La France et Macron dénoncés

En septembre dernier, Paris a envoyé l’amiral Jean-Philippe Rolland, en « opération déminage » comme le remarque le mensuel Jeune Afrique. Il est vrai que les relations entre la France et le Burkina Faso se sont rapidement crispées avec le putsch de Paul-Henri Sandaogo Damiba. En décembre 2021, déjà, un contingent de militaires français avait été brutalement stoppé dans le Centre-Nord alors qu’il partait rejoindre le Niger. Les gendarmes burkinabés avaient dû tirer des gaz lacrymogènes afin de sortir les soldats de ce piège, menacés par une foule en colère. En juillet 2022, de violentes manifestations anti-françaises ont eu lieu à Ouagadougou. Les manifestants, réunis au sein de la coalition M30 Naaba Wobgo (du nom d’un empereur Mossi résistant aux français au XIXe siècle) n’ont pas hésité à brandir des « pancartes sur lesquelles on pouvait lire : « France, parrain du terrorisme, dégage », « Tous ensemble pour la libération du Burkina Faso », « France impériale, tyran, sangsue, dégage », ou encore « non aux accords de coopération avec la France », comme le rapporte Voice of Africa, exigeant la fin de la présence militaire française au Burkina Faso. Lorsque Traoré a pris le pouvoir, le putsch a été accompagné également de manifestations anti-françaises, l’Institut de France a été pillé dans la capitale. En réaction, Paris a accusé Moscou d’être la main agissante derrière ces émeutes. Sans avancer la moindre preuve.

Crise économique (désormais le pays bénéficie d’une aide alimentaire décrétée par les Nations unies), sociale, politique, le pays a plongé. Plus de deux millions de déplacés, victime de la guerre contre les islamistes, que peine à réduire la France qui assiste militairement l’armée burkinabé.
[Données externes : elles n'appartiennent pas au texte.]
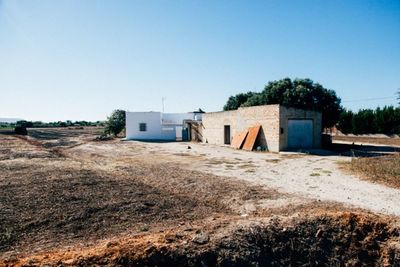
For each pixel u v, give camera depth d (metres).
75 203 8.05
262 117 23.98
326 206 8.26
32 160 15.81
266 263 5.72
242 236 5.96
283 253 6.00
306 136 23.86
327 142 28.25
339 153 21.16
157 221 7.14
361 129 45.84
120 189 9.71
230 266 5.39
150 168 14.80
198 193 9.84
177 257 5.22
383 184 10.91
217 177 12.55
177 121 43.41
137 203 8.27
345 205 8.41
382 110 44.19
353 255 6.28
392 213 7.77
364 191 10.00
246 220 6.75
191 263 5.21
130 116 38.78
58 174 11.62
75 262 4.76
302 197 9.30
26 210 7.40
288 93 28.30
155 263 5.04
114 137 41.69
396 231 6.64
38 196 8.51
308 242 6.30
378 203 8.62
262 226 6.32
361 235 6.57
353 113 47.53
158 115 39.47
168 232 6.12
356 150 23.48
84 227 6.64
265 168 15.04
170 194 9.59
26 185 9.68
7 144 25.53
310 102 28.23
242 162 17.33
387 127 43.00
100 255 4.96
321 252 6.22
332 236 6.50
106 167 14.56
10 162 14.77
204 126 33.94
La Russie va-t-elle remplacer la France au Burkina Faso comme le Mali a récemment décidé de le faire en mettant fin à l’opération Barkhane ? C’est ce qu’avance la France qui se justifie par le rapprochement de Damiba avec Moscou en septembre 2022, la présence de drapeaux russes régulièrement affichées dans les manifestations anti-françaises, le soutien apporté à la nouvelle junte par le fondateur du groupe Wagner, Evguéni Prigojine, sur son compte Twitter. Une hypothèse catégoriquement démentie par le capitaine Ibrahim Traoré qui a rappelé le caractère indépendant de son pays à la France et aux États-Unis (qui ont mis en garde conjointement le Burkina Faso). Une leçon de démocratie que n’a pas appréciée le président Emmanuel Macron dont les promesses grandiloquentes ne font plus rêver les Burkinabés, prêts à se tourner vers d’autres partenaires qu’ils jugent plus crédibles.